Estoy en Barcelona, Omar –mi amigo– me pidió que fuera a ver a su mamá y solo tengo dos días.

Barcelona es una ciudad que invita a caminarla, a disfrutarla y dejarte perder por sus calles. Encontrar a Gaudí en cualquier esquina, sumergirte en el barrio gótico y dejarte envolver por su magia, caminar su nuevo malecón y mirar al mar, y claro, una visita a La Rambla donde millones de turistas y nativos se dan cita cada día y con solo estar sientes el mundo palpitar. Los mimos más extraordinarios, la Marilyn que desde un balcón te tira besos, la boquería, el teatro, los cafés que se multiplican y con frío o calor, apretujados, caminar para saber que estás vivo, muy vivo.

He venido a Barcelona a presentar mi espectáculo ‘El canta, yo cuento’ junto a Víctor Víctor y Juan Francisco Ordóñez, una aventura que a mis 72 años me divierte y me da la oportunidad de abrazar viejos amigos y aumentar la lista con nuevos.

Barcelona es para no dormir, el solo dejarme llevar por sus calles, la Gran Vía, la torre Agbar, beber cava en cada esquina o un buen vino, los hay y muchos, comer hasta decir basta y conversar con los amigos sobre los temas del mundo.

Los dominicanos somos peculiares, desde que sabemos que alguien va a un lugar damos referencias, tienes que ir a tal lugar, comer en tal restaurante, visitar a mi primo, o tío, o mamá, como es mi caso.

En lugar de alojarme en un hotel me quedé en casa de Alex, un amigo que no solo me alojó a mí sino también a una pareja de actores con quienes viajé para presentar la obra ‘A veces grito’, monólogo que escribí hace más de 50 años y que con alegría ha resucitado gracias a la actuación de Alejandro Vásquez y la dirección de Raúl Martín.

Me lancé a la aventura y salí airoso, aplausos por doquier, fiestas, amigos y la satisfacción de saber que, dentro de lo que hacíamos, la dominicanidad estaba dignamente representada.

No puedo dejar de visitar a la mamá de mi amigo. Tengo la dirección apuntada en un papelito y, luego de caminar un buen trecho, voy bajando La Rambla hacia el número indicado. Estaré apenas unos minutos, daré un beso a la señora y continuaré mi camino, esta noche es la función.

Toco el timbre. Una voz alegre me responde, diría que demasiado alegre para la hora.

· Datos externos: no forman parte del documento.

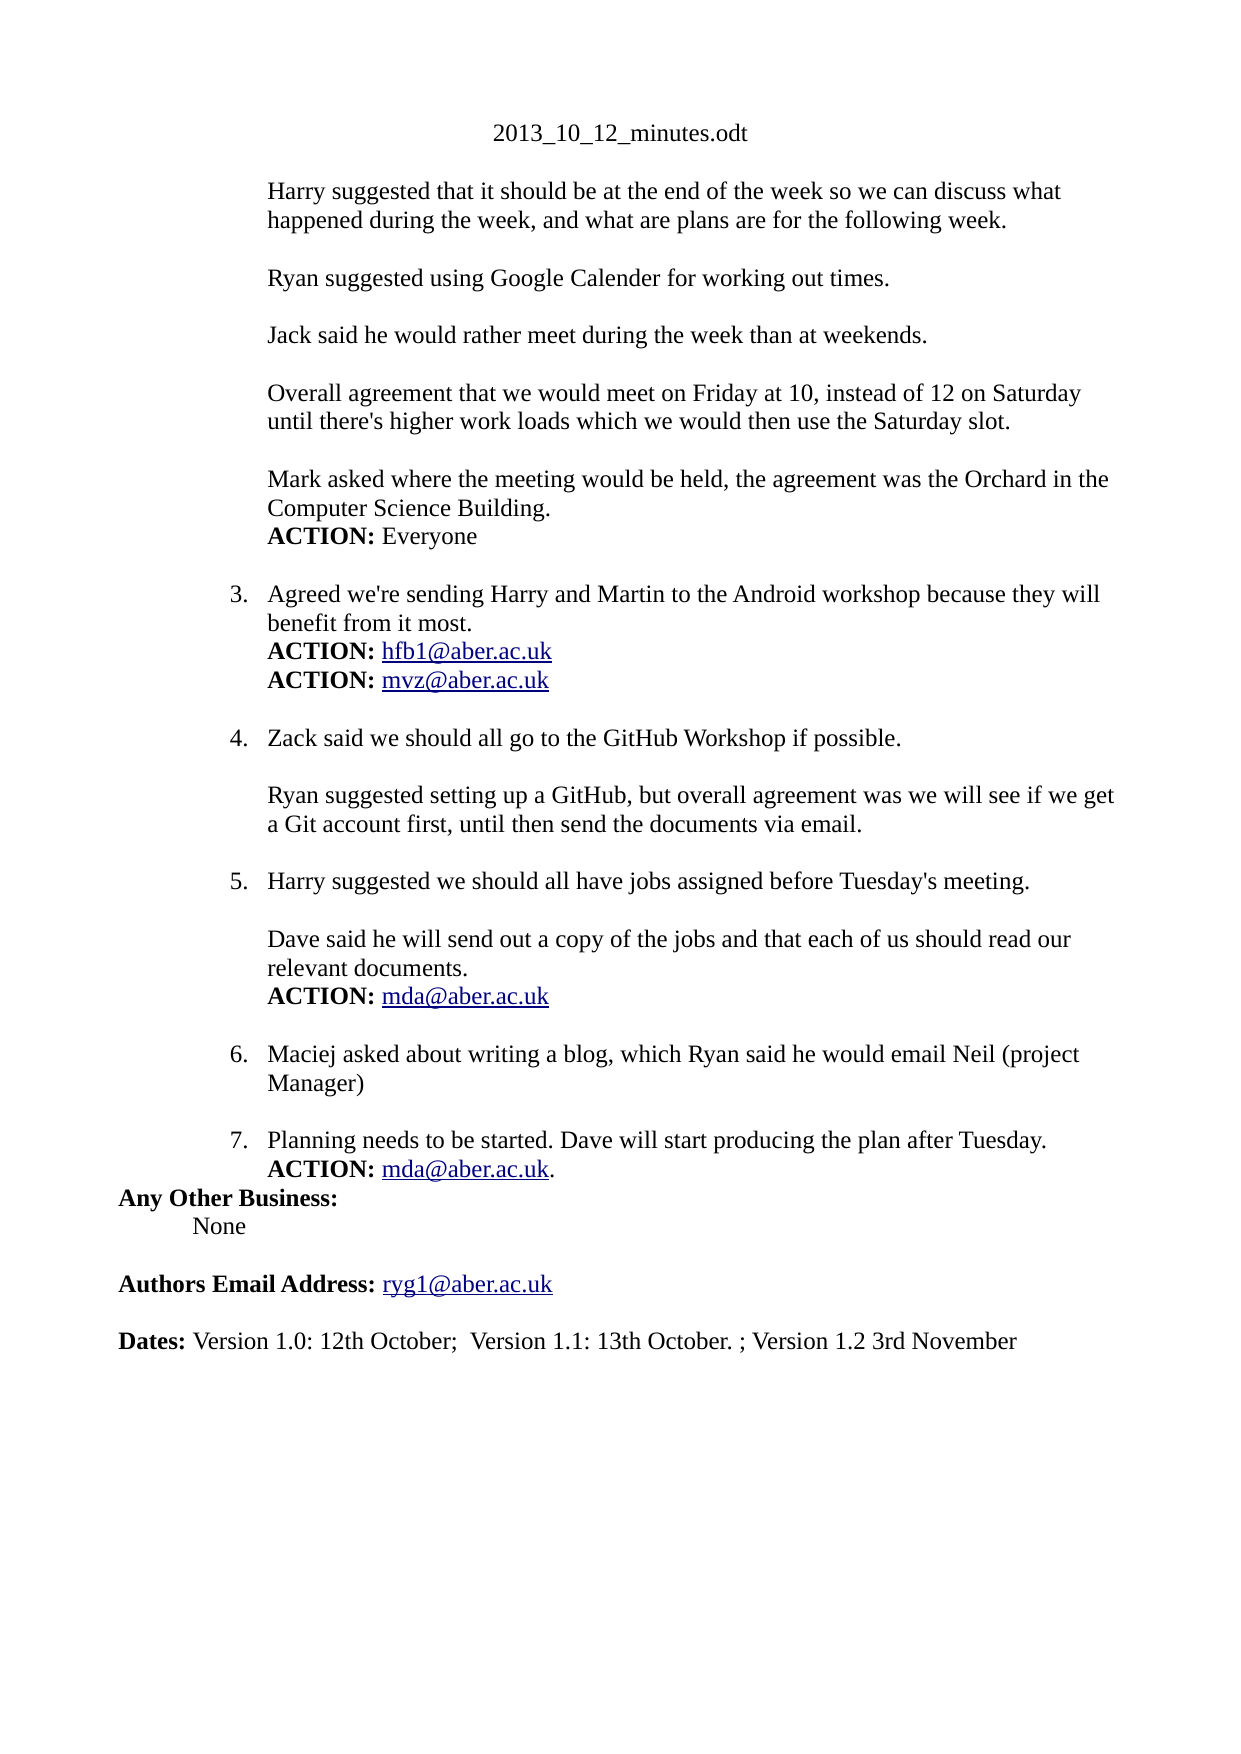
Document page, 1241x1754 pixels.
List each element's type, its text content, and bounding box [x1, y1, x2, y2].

Subo en el ascensor y ya, en la puerta, una mujer sin edad me recibe. Una gran sonrisa, pelo gris.

–Entra, entra –me dice–, qué alegría tenerte aquí Freddy Ginebra (mi nombre completo).

Un apartamento coqueto, como intuyo, es la dueña. Siéntate aquí que estás más cómodo.

En la pared cuadros de Rafi Vásquez, libros, una mecedora, un lugar verdaderamente acogedor.

–Tengo 84 años –me dice ella–, vine para acá porque me cansé de estar sola y desde aquí me siento en el centro del mundo. Asómate y verás.

Obedezco. Desde su pequeño balcón diviso un paisaje impresionante de gente, de movimientos... –Fíjate –me interrumpe ella–, enfrente tengo un gimnasio, allá –y me señala una librería– restaurantes, supermercados, todo está aquí. No tengo ni que salir –continúa–, me siento en este balcón y tengo la ciudad a mis pies.

Esta puertoplateña sonríe. Es una anfitriona impresionante, luego me enseña sus mariposas, las colecciona, me regala libros que ya ha leído con sus recomendaciones, evoca su Puerto Plata de antaño, su familia, sus hijos y nietos, y sin perder la alegría toma una de sus mariposas y la pone en mis manos.

–Llévatela –me dice–, no sé qué mas darte.

Y ella no sabe que me ha dado todo, dentro de mí siento latir también su corazón dominicano.